Paraphrase Sprint
writingvocabularyaccuracyfluencypracticeindividuallow prep10-15 min
A single sentence is shown. Students have 2 minutes to write as many valid paraphrases as possible. Scores reward both volume and structural variety. Trains on-demand paraphrase skill for exams and academic writing.
Procedure
- Display a source sentence. Example: Many young people struggle to find affordable housing in major cities.
- Start the timer. 2 minutes. Students write as many paraphrases as they can that preserve meaning.
- Stop. Students count sentences and underline the word or structure that differs most from the original in each.
- Pairs compare. Each pair votes on their single best paraphrase.
- Best paraphrases go on the board. Class analyses: what moves did each use — synonym? word-class shift? passive? nominalisation? clause re-ordering?
Paraphrase Moves to Name
| Move | Example |
|---|---|
| Synonym | struggle → find it difficult |
| Word-class shift | struggle (v) → difficulty (n) |
| Passive | affordable housing is hard to find |
| Nominalisation | finding affordable housing is a challenge |
| Clause re-order | In major cities, affordable housing... |
| Negation flip | cannot easily find → find it hard to find |
Why It Works
- Forced quantity pushes learners past their first, laziest paraphrase.

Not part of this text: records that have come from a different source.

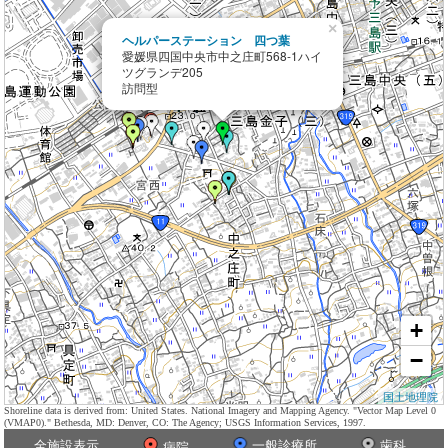
×
ヘルパーステーション 四つ葉
愛媛県四国中央市中之庄町568-1ハイ
ツグランデ205
訪問型
+
−
国土地理院
Shoreline data is derived from: United States. National Imagery and Mapping Agency. "Vector Map Level 0
(VMAP0)." Bethesda, MD: Denver, CO: The Agency; USGS Information Services, 1997.
全施設表示
一般診療所
歯科
病院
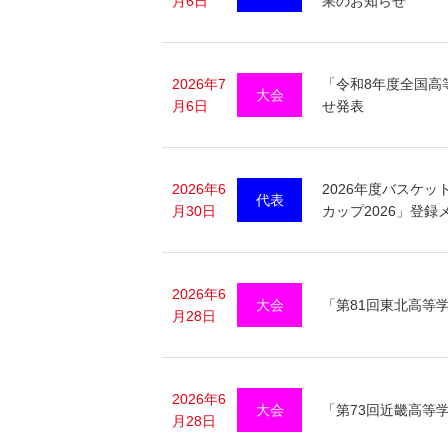
月6日
果のお知らせ
2026年7
「令和8年度全国高
大会
月6日
せ発表
2026年6
2026年度バスケッ
代表
月30日
カップ2026」登録
2026年6
大会
「第81回東北高等
月28日
2026年6
大会
「第73回近畿高等
月28日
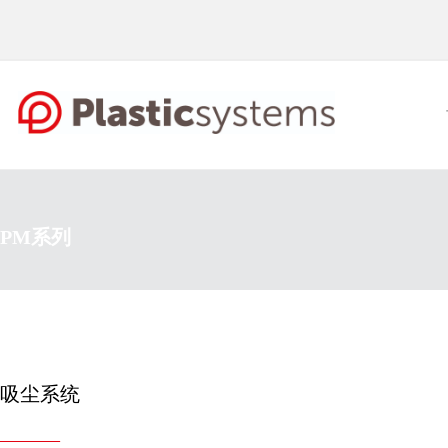
PM系列
吸尘系统
———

- Named moves give learners a repertoire instead of guessing.
- Variety score rewards structural range, not just synonym-swapping (the main exam pitfall).
Scoring Ideas
- 1 point per valid paraphrase.
- +1 for each new structural move (one paraphrase using nominalisation, one using passive = 2 structural points).
- -1 for paraphrases that change the meaning.
Variations
- Genre paraphrase: rewrite the source formal → informal → academic → headline.
- Constrained paraphrase: a banned word list ("you cannot use housing or young"). Forces creativity.
- Chain paraphrase: Student 1 paraphrases; Student 2 paraphrases Student 1's version; and on. Compare final version to original.
Tips
- Keep source sentences short (≤ 20 words). Long sentences produce chaos, not paraphrase.
- Great for IELTS/TOEFL: Task 2 and reading sections both reward on-the-fly paraphrase skill.